| TESTO DA LEGGERE |
***
I motivi che portarono l’Italia alla guerra con la Turchia si possono riassumere in questi brevi motivi: un presunto diritto sulla Libia in nome di un antico legame storico con l’impero romano; interessi strategici per impedire l’esclusivo controllo da parte dell’Inghilterra e Francia nel Mediterraneo e dirottare la gran massa di emigrati in un territorio sotto controllo italiano.
Ad insistere sul governo vi erano interessi economici di enti privati , come il Banco di Roma, intenzionati a costruire impianti commerciali e industriali.

La guerra in teoria avrebbe dovuto espandersi in vasti territori in possesso della Turchia, come la zona europea nei Balcani e nel medioriente.
A causa di interessi dell’Austria e Russia gli italiani nei Balcani non poterono operare.
***
(Dati raccolti)
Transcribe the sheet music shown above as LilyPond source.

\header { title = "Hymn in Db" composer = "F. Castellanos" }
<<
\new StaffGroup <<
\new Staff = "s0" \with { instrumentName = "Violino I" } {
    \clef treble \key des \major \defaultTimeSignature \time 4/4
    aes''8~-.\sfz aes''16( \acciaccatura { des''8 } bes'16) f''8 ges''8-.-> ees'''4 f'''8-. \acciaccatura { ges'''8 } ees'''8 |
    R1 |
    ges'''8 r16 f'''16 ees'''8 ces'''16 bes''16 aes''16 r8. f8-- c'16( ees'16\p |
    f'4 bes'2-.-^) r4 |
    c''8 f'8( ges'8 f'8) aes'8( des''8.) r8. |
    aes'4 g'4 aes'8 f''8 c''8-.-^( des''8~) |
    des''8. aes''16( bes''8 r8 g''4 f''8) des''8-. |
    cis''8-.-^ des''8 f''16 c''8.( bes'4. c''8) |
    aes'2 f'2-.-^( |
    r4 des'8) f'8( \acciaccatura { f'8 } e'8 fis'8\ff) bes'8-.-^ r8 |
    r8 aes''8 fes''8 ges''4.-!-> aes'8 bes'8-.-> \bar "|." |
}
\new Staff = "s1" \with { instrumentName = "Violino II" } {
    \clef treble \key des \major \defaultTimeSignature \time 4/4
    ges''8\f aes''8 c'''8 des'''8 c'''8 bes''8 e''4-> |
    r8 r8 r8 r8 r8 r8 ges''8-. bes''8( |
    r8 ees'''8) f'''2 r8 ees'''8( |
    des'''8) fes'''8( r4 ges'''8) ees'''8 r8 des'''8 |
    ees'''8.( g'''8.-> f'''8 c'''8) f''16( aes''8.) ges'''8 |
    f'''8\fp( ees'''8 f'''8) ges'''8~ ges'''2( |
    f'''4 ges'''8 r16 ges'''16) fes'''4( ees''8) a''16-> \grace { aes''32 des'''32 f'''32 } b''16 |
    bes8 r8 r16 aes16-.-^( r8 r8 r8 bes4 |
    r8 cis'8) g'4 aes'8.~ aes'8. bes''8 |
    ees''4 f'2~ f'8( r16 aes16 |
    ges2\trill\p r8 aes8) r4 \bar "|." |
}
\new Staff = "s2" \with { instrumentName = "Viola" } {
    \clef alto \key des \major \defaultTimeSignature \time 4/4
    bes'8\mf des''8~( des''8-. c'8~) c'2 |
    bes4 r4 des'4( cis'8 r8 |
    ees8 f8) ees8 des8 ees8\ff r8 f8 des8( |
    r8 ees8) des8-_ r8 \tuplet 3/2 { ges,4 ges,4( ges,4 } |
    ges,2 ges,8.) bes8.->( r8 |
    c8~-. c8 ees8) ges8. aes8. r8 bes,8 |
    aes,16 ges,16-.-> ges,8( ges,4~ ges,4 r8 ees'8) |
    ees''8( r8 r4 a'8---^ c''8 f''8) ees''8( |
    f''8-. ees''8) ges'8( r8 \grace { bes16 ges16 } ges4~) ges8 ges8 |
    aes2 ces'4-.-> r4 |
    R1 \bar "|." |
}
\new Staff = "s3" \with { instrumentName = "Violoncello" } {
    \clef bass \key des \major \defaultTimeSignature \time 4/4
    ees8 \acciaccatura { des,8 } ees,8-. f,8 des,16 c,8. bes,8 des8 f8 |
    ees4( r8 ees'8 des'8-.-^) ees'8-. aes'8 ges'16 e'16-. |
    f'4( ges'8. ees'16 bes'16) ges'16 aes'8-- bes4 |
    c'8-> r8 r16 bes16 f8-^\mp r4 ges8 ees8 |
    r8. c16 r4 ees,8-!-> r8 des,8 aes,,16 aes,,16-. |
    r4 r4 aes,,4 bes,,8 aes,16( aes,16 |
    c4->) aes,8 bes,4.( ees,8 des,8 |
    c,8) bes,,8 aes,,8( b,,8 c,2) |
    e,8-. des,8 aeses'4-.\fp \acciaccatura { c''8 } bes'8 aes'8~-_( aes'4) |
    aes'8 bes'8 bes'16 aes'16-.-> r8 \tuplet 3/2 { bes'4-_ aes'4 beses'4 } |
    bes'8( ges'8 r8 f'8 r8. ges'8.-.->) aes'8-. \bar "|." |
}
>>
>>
***
| SFIDA A |
Riscrivi come elenco il paragrafo del testo sulla guerra tra Italia e Turchia che comincia con «I motivi che portarono», conservandone i fatti principali.
| SFIDA B |
Nel testo sulla guerra tra Italia e Turchia, per quale motivo gli italiani non poterono operare nei Balcani?
| SFIDA C |
Trascrivi dal testo sulla guerra tra Italia e Turchia il brano da «I motivi che» a «sotto controllo italiano.».

| SOLUZIONE SCRITTA A |
- Un presunto diritto sulla Libia, in nome di un antico legame storico con l'impero romano.
- Interessi strategici: impedire che Inghilterra e Francia controllassero in modo esclusivo il Mediterraneo.
- Dirottare la gran massa di emigrati in un territorio sotto controllo italiano.
- Le pressioni sul governo da parte di enti privati come il Banco di Roma, intenzionati a costruire impianti commerciali e industriali.

| SOLUZIONE SCRITTA B |
A causa degli interessi dell'Austria e della Russia.

| SOLUZIONE SCRITTA C |
I motivi che portarono l’Italia alla guerra con la Turchia si possono riassumere in questi brevi motivi: un presunto diritto sulla Libia in nome di un antico legame storico con l’impero romano; interessi strategici per impedire l’esclusivo controllo da parte dell’Inghilterra e Francia nel Mediterraneo e dirottare la gran massa di emigrati in un territorio sotto controllo italiano.